When I was five, I thought the bird's song was something only I could hear, and that made me special.
When I was seven, they gave me crayons and papier-mâché.
At nine they told me to build something. I soaked up the seas with the papier-mâché and turned the crayons to dulled stumps and dust. I built a globe, and fit into it everything I needed along with the plausibility of the infinite.
At thirteen, they gave me a hammer and told me to build something else, but I was happy with my globe. That was all I needed.
When I was fourteen, I found out, through a friend, that we all hear the same songs from the birds. They showed me all the birds perched high up in the trees watching over us in the yard.

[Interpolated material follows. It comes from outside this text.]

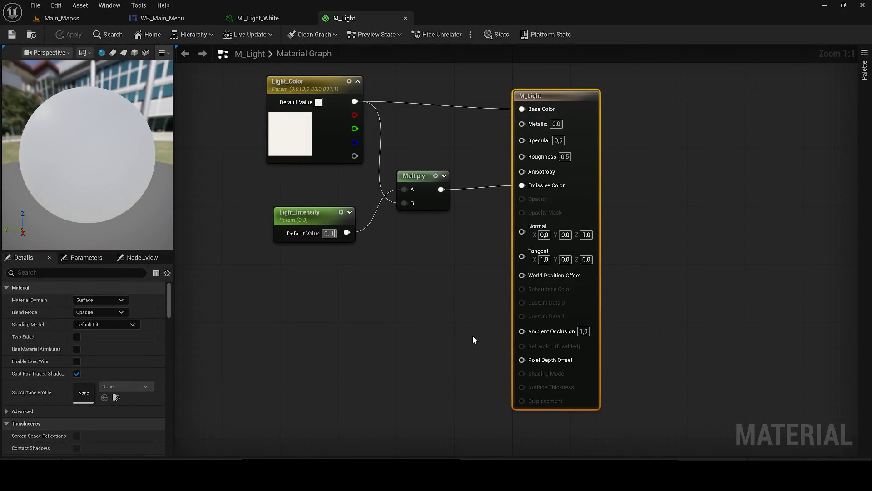
text(06)
key(Return)
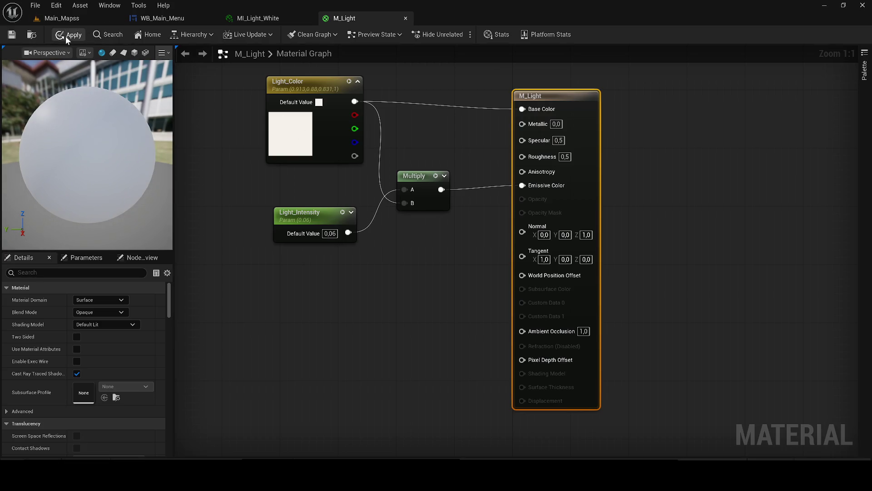
click(63, 16)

At fifteen there was a girl that stole my hammer and replaced it with a bigger one. We admired the worlds we had created for ourselves.
By sixteen we had both killed all the birds in the yard with our hammers, and they fell from the trees like heavy leaves falling dead in autumn.
The next year, we tried building little tombs for the birds with our hammers, but we couldn't dig deep enough. We gave up; we'd become too reliant on the hammers. Soon she was a stranger to me, and to her I was a flightless bird she tried hard not to kill. We walked away with our own worlds tucked in our arms like dead children as we wiped the tears away leaving the shoulders of our shirts wet. I was sad we'd killed all the birds because now silence was the loudest thing in the morning. Eventually I tried asking the girl what she'd done with my old hammer, but she'd since died of dehydration.
When I was eighteen, I woke up to them putting my globe into a birdcage. They told me I had to build something else. But this time they didn't give me papier-mâché or crayons. They left me with the hammer and the caged globe and the backyard of dead birds. I was too scared of damaging the globe to break open the birdcage. I sat in silence, trying to think up my own song.